Un point d’ancrage : Artistes & Modèles
Au début des années 1990, Jean-Baptiste Astier de Villatte développe une première production de faïence commercialisée par Artistes & Modèles, rue Christine à Paris.
Dès 1993, il y met en place un procédé reposant sur une terre brune chamottée recouverte d’un émail blanc brillant, associée à des empreintes d’objets issus de l’orfèvrerie.

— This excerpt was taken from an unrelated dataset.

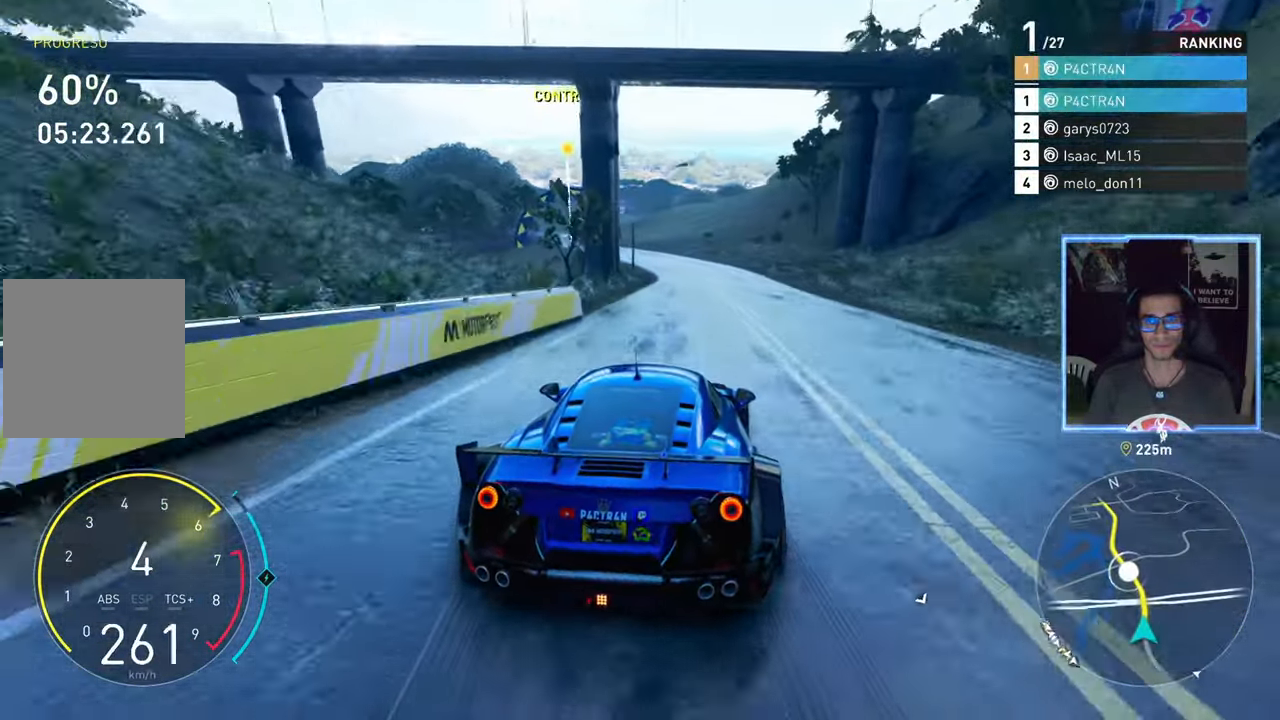
{"buttons": ["A", "R2"], "left_stick": "center", "right_stick": "center", "events": [[17, "left_stick", "center"], [33, "A", "down"], [167, "left_stick", "left"], [267, "left_stick", "center"]]}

Cette production constitue un premier ensemble identifiable, à la fois par ses qualités formelles et par ses modalités de diffusion.
Ce procédé, dont il est à l’origine, constitue le point de départ des développements créatifs ultérieurs.
11 aout 1994: fondation de la société Halard & Villatte
Dans ce contexte, Jean-Baptiste Astier de Villatte se voit attribuer par la mairie du 12ᵉ arrondissement de Paris un local destiné à l’artisanat, situé 107, avenue Daumesnil, au sein du Viaduc des Arts.
Ce lieu constitue un espace de développement destiné aux productions en cours et à une vitrine : il accompagne le passage à une structuration plus autonome de l’activité.
Le 11 août 1994, Jean-Baptiste Astier de Villatte fonde avec Frank Halard l’atelier Halard & Villatte.
Dès sa création, le siège de Halard & Villatte est établi 107, avenue Daumesnil, au sein du Viaduc des Arts.
Ils y développent des objets et du mobilier inspirés de « l’ancien revisité », caractérisés par des patines travaillées et un usage d’éléments antiques.
Ce travail prolonge et élargit les recherches amorcées au sein de Artistes & Modèles, en leur donnant un cadre plus structuré.
1er octobre 1996 : création de la société Astier de Villatte
La SARL Astier de Villatte est constituée le 1er octobre 1996 autour de Jean-Baptiste Astier de Villatte.
Les associés fondateurs sont :
- Jean-Baptiste Astier de Villatte
- Mathilde Carron, sa soeur
- Alexandre Carron, son frère
- John Felici, un copain
- Ivan Pericoli Balocini, un copain de son frère Benoît
Le cœur du projet repose sur une invention : une faïence brune chamottée, émaillée en blanc brillant, associée à des empreintes d’objets d’orfèvrerie recomposés. Cette combinaison, imaginée par Jean-Baptiste, devient la signature reconnaissable entre toutes de la maison.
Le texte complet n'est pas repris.